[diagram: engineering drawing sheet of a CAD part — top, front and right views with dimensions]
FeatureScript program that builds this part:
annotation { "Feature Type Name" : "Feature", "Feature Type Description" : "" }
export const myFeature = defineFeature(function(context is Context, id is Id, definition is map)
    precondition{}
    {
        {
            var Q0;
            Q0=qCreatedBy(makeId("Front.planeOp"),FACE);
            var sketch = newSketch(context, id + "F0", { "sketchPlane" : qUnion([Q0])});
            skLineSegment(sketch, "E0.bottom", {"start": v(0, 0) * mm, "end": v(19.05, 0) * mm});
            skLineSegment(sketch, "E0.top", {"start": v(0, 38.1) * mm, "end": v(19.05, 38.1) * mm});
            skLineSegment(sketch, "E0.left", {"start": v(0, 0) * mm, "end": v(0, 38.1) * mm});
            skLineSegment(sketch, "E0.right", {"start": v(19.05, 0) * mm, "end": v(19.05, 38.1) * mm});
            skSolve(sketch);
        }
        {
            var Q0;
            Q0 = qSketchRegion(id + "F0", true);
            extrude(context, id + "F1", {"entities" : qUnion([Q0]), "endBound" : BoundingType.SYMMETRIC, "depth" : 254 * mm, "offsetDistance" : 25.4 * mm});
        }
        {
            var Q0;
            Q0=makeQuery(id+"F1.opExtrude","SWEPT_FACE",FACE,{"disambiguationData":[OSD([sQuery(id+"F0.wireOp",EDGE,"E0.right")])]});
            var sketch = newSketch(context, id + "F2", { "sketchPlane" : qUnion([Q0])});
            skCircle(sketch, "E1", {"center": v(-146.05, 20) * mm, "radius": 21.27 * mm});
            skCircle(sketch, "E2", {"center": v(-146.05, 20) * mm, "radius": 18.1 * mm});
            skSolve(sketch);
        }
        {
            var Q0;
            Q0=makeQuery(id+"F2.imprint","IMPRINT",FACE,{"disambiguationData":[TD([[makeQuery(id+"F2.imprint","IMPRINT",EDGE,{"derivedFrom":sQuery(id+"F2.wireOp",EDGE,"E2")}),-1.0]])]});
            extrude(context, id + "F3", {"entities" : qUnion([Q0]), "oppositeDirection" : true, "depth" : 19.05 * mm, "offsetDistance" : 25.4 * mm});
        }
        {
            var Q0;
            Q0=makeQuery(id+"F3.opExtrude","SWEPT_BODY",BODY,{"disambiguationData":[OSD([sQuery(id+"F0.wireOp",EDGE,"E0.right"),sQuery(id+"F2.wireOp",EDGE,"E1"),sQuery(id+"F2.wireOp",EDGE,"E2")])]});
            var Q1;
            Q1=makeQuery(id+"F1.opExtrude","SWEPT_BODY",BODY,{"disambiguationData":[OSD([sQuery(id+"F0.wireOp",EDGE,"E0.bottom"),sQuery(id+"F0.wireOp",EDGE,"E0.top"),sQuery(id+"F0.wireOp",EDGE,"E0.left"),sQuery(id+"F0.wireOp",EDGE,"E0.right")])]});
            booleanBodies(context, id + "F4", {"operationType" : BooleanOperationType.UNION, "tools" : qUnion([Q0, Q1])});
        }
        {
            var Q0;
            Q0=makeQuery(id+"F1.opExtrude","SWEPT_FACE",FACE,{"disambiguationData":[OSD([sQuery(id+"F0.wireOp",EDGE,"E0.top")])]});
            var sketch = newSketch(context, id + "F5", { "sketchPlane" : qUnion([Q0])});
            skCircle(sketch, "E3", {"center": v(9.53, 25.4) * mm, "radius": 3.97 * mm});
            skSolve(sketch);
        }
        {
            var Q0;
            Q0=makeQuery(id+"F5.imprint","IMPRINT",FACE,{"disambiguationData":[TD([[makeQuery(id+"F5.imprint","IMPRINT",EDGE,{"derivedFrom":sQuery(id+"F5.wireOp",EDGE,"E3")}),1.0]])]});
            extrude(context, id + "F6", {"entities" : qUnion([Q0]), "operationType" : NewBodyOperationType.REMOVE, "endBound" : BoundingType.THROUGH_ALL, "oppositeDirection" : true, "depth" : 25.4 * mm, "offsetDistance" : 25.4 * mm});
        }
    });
################
• PROBLEM DESCRIPTION
Show each line of the items that contains the string "derivedFrom", where case must match.

• EXERCISE RESPONSE
            Q0=makeQuery(id+"F2.imprint","IMPRINT",FACE,{"disambiguationData":[TD([[makeQuery(id+"F2.imprint","IMPRINT",EDGE,{"derivedFrom":sQuery(id+"F2.wireOp",EDGE,"E2")}),-1.0]])]});
            Q0=makeQuery(id+"F5.imprint","IMPRINT",FACE,{"disambiguationData":[TD([[makeQuery(id+"F5.imprint","IMPRINT",EDGE,{"derivedFrom":sQuery(id+"F5.wireOp",EDGE,"E3")}),1.0]])]});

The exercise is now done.